There would be a national outcry. There would be something done. If we can find a way to shift AFL players around the country to play in their grand final then we would definitely be able to swing tradies some more work, or make special allowances to salvage big coal, or lend the farmers a hand. These industries occupy an important place in the Australian psyche, there's something solid and tangible and real about the work they do.
But tourism? Nah. It's a bit of fun. Harmless frivolity for the good times.
And so state borders around the country remain shut tight despite – outside of Victoria at least – laughably minimal numbers of COVID-19 cases when compared to the rest of the world. Tourism businesses have no guide as to when this might change either, no chance to plan ahead, no way of forecasting or budgeting when everything they rely on could be altered at the drop of a political hat.
These border closures are also overwhelmingly popular with the general public. States don't want to open. People don't want to open.

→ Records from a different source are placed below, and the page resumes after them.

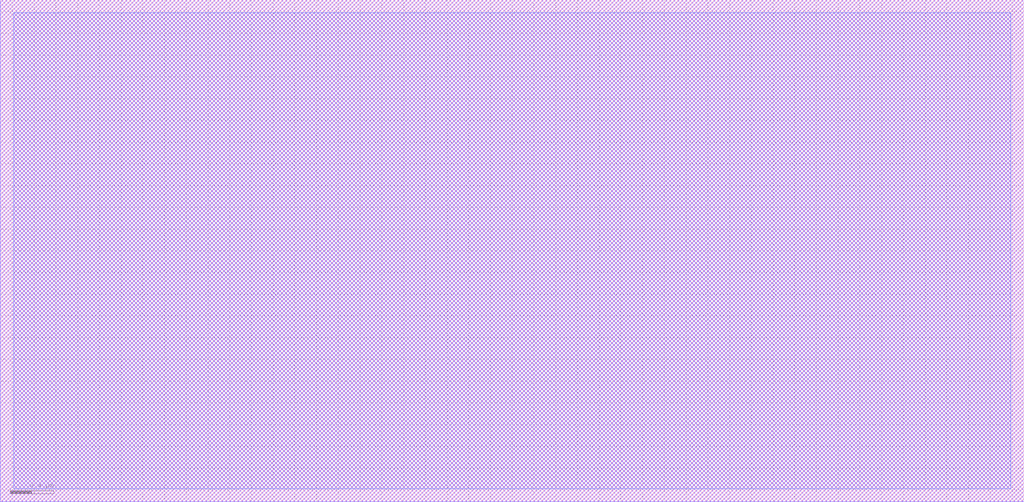
<source format=lef>
# Copyright 2020 The SkyWater PDK Authors
#
# Licensed under the Apache License, Version 2.0 (the "License");
# you may not use this file except in compliance with the License.
# You may obtain a copy of the License at
#
#     https://www.apache.org/licenses/LICENSE-2.0
#
# Unless required by applicable law or agreed to in writing, software
# distributed under the License is distributed on an "AS IS" BASIS,
# WITHOUT WARRANTIES OR CONDITIONS OF ANY KIND, either express or implied.
# See the License for the specific language governing permissions and
# limitations under the License.
#
# SPDX-License-Identifier: Apache-2.0

VERSION 5.7 ;
  NOWIREEXTENSIONATPIN ON ;
  DIVIDERCHAR "/" ;
  BUSBITCHARS "[]" ;
MACRO sky130_fd_pr__rf_sh_auvia__example_182061100
  CLASS BLOCK ;
  FOREIGN sky130_fd_pr__rf_sh_auvia__example_182061100 ;
  ORIGIN  4.710000  2.310000 ;
  SIZE  9.420000 BY  4.620000 ;
  OBS
    LAYER met4 ;
      RECT -4.710000 -2.310000 4.710000 2.310000 ;
    LAYER met5 ;
      RECT -4.710000 -2.310000 4.710000 2.310000 ;
    LAYER via4 ;
      RECT -4.590000 -2.190000 4.590000 2.190000 ;
  END
END sky130_fd_pr__rf_sh_auvia__example_182061100
END LIBRARY

</source>
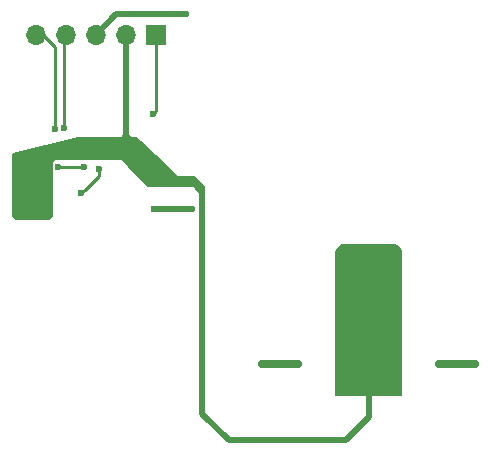
<source format=gbr>
G04 #@! TF.FileFunction,Copper,L2,Bot,Signal*
%FSLAX46Y46*%
G04 Gerber Fmt 4.6, Leading zero omitted, Abs format (unit mm)*
G04 Created by KiCad (PCBNEW 4.0.7) date 06/25/18 21:13:57*
%MOMM*%
%LPD*%
G01*
G04 APERTURE LIST*
%ADD10C,0.100000*%
%ADD11C,0.700000*%
%ADD12R,1.700000X1.700000*%
%ADD13O,1.700000X1.700000*%
%ADD14C,0.600000*%
%ADD15C,0.500000*%
%ADD16C,0.250000*%
%ADD17C,0.025400*%
G04 APERTURE END LIST*
D10*
D11*
X121031191Y-85883714D02*
X124078810Y-85883714D01*
X136017191Y-85883714D02*
X139064810Y-85883714D01*
D12*
X112000000Y-58000000D03*
D13*
X109460000Y-58000000D03*
X106920000Y-58000000D03*
X104380000Y-58000000D03*
X101840000Y-58000000D03*
D14*
X100584000Y-70916806D03*
X111887000Y-68960992D03*
X114554000Y-56260990D03*
X115052010Y-72771000D03*
X111887000Y-72771000D03*
X111760000Y-64719188D03*
X103759000Y-69215000D03*
X105918000Y-69215000D03*
X104267000Y-65913000D03*
X103467568Y-65943464D03*
X105729348Y-71435658D03*
X107188000Y-69342010D03*
D15*
X112141000Y-70231000D02*
X115189000Y-70231000D01*
X115189000Y-70231000D02*
X115925600Y-70967600D01*
X118186200Y-92329000D02*
X128092200Y-92329000D01*
X115925600Y-70967600D02*
X115925600Y-90068400D01*
X115925600Y-90068400D02*
X118186200Y-92329000D01*
X128092200Y-92329000D02*
X130048000Y-90373200D01*
X130048000Y-90373200D02*
X130048000Y-85953600D01*
X130048000Y-85953600D02*
X130251200Y-85750400D01*
D16*
X109155192Y-66663608D02*
X109321600Y-66497200D01*
X109663192Y-66533992D02*
X109829600Y-66700400D01*
X109460000Y-66533992D02*
X109663192Y-66533992D01*
D15*
X109460000Y-58000000D02*
X109460000Y-66533992D01*
D16*
X130251200Y-85750400D02*
X130302000Y-85801200D01*
X101008264Y-70916806D02*
X100584000Y-70916806D01*
X101676194Y-70916806D02*
X101008264Y-70916806D01*
X101854000Y-70739000D02*
X101676194Y-70916806D01*
X111887000Y-68960992D02*
X111887000Y-69977000D01*
X111887000Y-69977000D02*
X112141000Y-70231000D01*
X100584000Y-71628000D02*
X100584000Y-71120000D01*
D15*
X114129736Y-56260990D02*
X114554000Y-56260990D01*
X108659010Y-56260990D02*
X114129736Y-56260990D01*
X106920000Y-58000000D02*
X108659010Y-56260990D01*
X111887000Y-72771000D02*
X115052010Y-72771000D01*
D16*
X112000000Y-64479188D02*
X111760000Y-64719188D01*
X112000000Y-58000000D02*
X112000000Y-64479188D01*
X105918000Y-69215000D02*
X103759000Y-69215000D01*
X104380000Y-58000000D02*
X104267000Y-58113000D01*
X104267000Y-58113000D02*
X104267000Y-65913000D01*
X101840000Y-58000000D02*
X102450000Y-58000000D01*
X102450000Y-58000000D02*
X103467568Y-59017568D01*
X103467568Y-59017568D02*
X103467568Y-65519200D01*
X103467568Y-65519200D02*
X103467568Y-65943464D01*
X106029347Y-71135659D02*
X105729348Y-71435658D01*
X107188000Y-69342010D02*
X107188000Y-69977006D01*
X107188000Y-69977006D02*
X106029347Y-71135659D01*
D17*
G36*
X132309445Y-75752929D02*
X132571784Y-75928218D01*
X132747071Y-76190554D01*
X132812300Y-76518484D01*
X132812300Y-88500000D01*
X132813553Y-88506300D01*
X127186447Y-88506300D01*
X127187700Y-88500000D01*
X127187700Y-76518484D01*
X127252929Y-76190555D01*
X127428218Y-75928216D01*
X127690554Y-75752929D01*
X128018484Y-75687700D01*
X131981516Y-75687700D01*
X132309445Y-75752929D01*
X132309445Y-75752929D01*
G37*
X132309445Y-75752929D02*
X132571784Y-75928218D01*
X132747071Y-76190554D01*
X132812300Y-76518484D01*
X132812300Y-88500000D01*
X132813553Y-88506300D01*
X127186447Y-88506300D01*
X127187700Y-88500000D01*
X127187700Y-76518484D01*
X127252929Y-76190555D01*
X127428218Y-75928216D01*
X127690554Y-75752929D01*
X128018484Y-75687700D01*
X131981516Y-75687700D01*
X132309445Y-75752929D01*
G36*
X112890300Y-69033076D02*
X112890300Y-70546364D01*
X112643740Y-70792924D01*
X111257260Y-70792924D01*
X111007130Y-70542794D01*
X109102265Y-68510938D01*
X109098156Y-68508018D01*
X109093000Y-68506924D01*
X103505000Y-68506924D01*
X103500059Y-68507925D01*
X103496020Y-68510644D01*
X103242020Y-68764644D01*
X103239233Y-68768845D01*
X103238300Y-68773624D01*
X103238300Y-73340364D01*
X102991740Y-73586924D01*
X100081260Y-73586924D01*
X99834700Y-73340364D01*
X99834700Y-68268622D01*
X99957766Y-68022491D01*
X105411599Y-66627324D01*
X110357930Y-66627324D01*
X112890300Y-69033076D01*
X112890300Y-69033076D01*
G37*
X112890300Y-69033076D02*
X112890300Y-70546364D01*
X112643740Y-70792924D01*
X111257260Y-70792924D01*
X111007130Y-70542794D01*
X109102265Y-68510938D01*
X109098156Y-68508018D01*
X109093000Y-68506924D01*
X103505000Y-68506924D01*
X103500059Y-68507925D01*
X103496020Y-68510644D01*
X103242020Y-68764644D01*
X103239233Y-68768845D01*
X103238300Y-68773624D01*
X103238300Y-73340364D01*
X102991740Y-73586924D01*
X100081260Y-73586924D01*
X99834700Y-73340364D01*
X99834700Y-68268622D01*
X99957766Y-68022491D01*
X105411599Y-66627324D01*
X110357930Y-66627324D01*
X112890300Y-69033076D01*
G36*
X113376285Y-69553833D02*
X113376620Y-69554180D01*
X113783020Y-69960580D01*
X113787221Y-69963367D01*
X113792000Y-69964300D01*
X115210554Y-69964300D01*
X115358711Y-70063071D01*
X116111918Y-70816278D01*
X115695775Y-71354815D01*
X115134480Y-70793520D01*
X115130279Y-70790733D01*
X115125500Y-70789800D01*
X111257260Y-70789800D01*
X111017013Y-70549553D01*
X112901712Y-69041794D01*
X113376285Y-69553833D01*
X113376285Y-69553833D01*
G37*
X113376285Y-69553833D02*
X113376620Y-69554180D01*
X113783020Y-69960580D01*
X113787221Y-69963367D01*
X113792000Y-69964300D01*
X115210554Y-69964300D01*
X115358711Y-70063071D01*
X116111918Y-70816278D01*
X115695775Y-71354815D01*
X115134480Y-70793520D01*
X115130279Y-70790733D01*
X115125500Y-70789800D01*
X111257260Y-70789800D01*
X111017013Y-70549553D01*
X112901712Y-69041794D01*
X113376285Y-69553833D01*
M02*

</source>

Yes, the tourism industry is being absolutely decimated, the economy is taking a huge hit, and JobKeeper will only keep businesses hanging on for so long – but, as someone said to me recently on Twitter, this is just an industry that makes memories. It can easily be given up until the good times return.
And maybe to you it is just memories. But to so many other people, to almost a million Australians, travel is a way of life. It's a job, it's a livelihood, it's a career. It's food on the table. It's money in the bank.
It's more than that, too. This is one of those rare industries where almost everyone involved is doing it not for the salary or the power or the perks, but because they love it. They absolutely love it.
And they love you. They love showing you a good time. They love making your dreams reality.
That's why it hurts so much to discover that no one really cares about the tourism industry. Not enough to do something, to make sacrifices or take risks. Not enough to lend a hand.
Instead of an outpouring of support and goodwill, the likes of which have been extended to workers in other industries, all people in tourism are seeing right now is story after story about dodgy travel agents on A Current Affair. They're seeing this shrug of indifference from the general public. They're feeling a cold-hearted push to "get a real job".
What counts as real? Mining? Farming? Building things?
I'm not writing this with any sort of hope of changing minds, of forcing international borders open or even getting states to crack their doors. I doubt people are going to suddenly start taking risks for an industry they see as fair-weather fun, the makers of memories.
I'm just hoping there will be some understanding. Maybe even some sympathy. Plenty of good people have a lot to lose this year. They could do with a few friends.
How do you feel about the travel industry now? Should more be done to help out? Should states be opening to get things moving? Or is this a good-time industry that can wait until recovery?